INFORMATION SHOWN:
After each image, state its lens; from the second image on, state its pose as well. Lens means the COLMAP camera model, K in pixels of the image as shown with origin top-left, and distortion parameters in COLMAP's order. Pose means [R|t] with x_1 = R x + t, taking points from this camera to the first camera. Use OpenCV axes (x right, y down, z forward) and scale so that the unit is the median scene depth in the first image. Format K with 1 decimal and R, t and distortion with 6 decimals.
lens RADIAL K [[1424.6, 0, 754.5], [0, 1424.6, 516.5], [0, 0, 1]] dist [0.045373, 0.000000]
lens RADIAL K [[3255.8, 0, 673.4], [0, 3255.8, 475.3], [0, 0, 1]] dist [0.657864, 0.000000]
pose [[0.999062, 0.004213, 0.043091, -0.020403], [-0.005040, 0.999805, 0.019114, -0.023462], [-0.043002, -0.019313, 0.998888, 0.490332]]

WHAT TO PRODUCE: Please rewrite the listing above with every "top-left" changed to "upper-left" and everything else left as it is.

OUTPUT FOR THIS TASK:
After each image, state its lens; from the second image on, state its pose as well. Lens means the COLMAP camera model, K in pixels of the image as shown with origin upper-left, and distortion parameters in COLMAP's order. Pose means [R|t] with x_1 = R x + t, taking points from this camera to the first camera. Use OpenCV axes (x right, y down, z forward) and scale so that the unit is the median scene depth in the first image. Format K with 1 decimal and R, t and distortion with 6 decimals.
lens RADIAL K [[1424.6, 0, 754.5], [0, 1424.6, 516.5], [0, 0, 1]] dist [0.045373, 0.000000]
lens RADIAL K [[3255.8, 0, 673.4], [0, 3255.8, 475.3], [0, 0, 1]] dist [0.657864, 0.000000]
pose [[0.999062, 0.004213, 0.043091, -0.020403], [-0.005040, 0.999805, 0.019114, -0.023462], [-0.043002, -0.019313, 0.998888, 0.490332]]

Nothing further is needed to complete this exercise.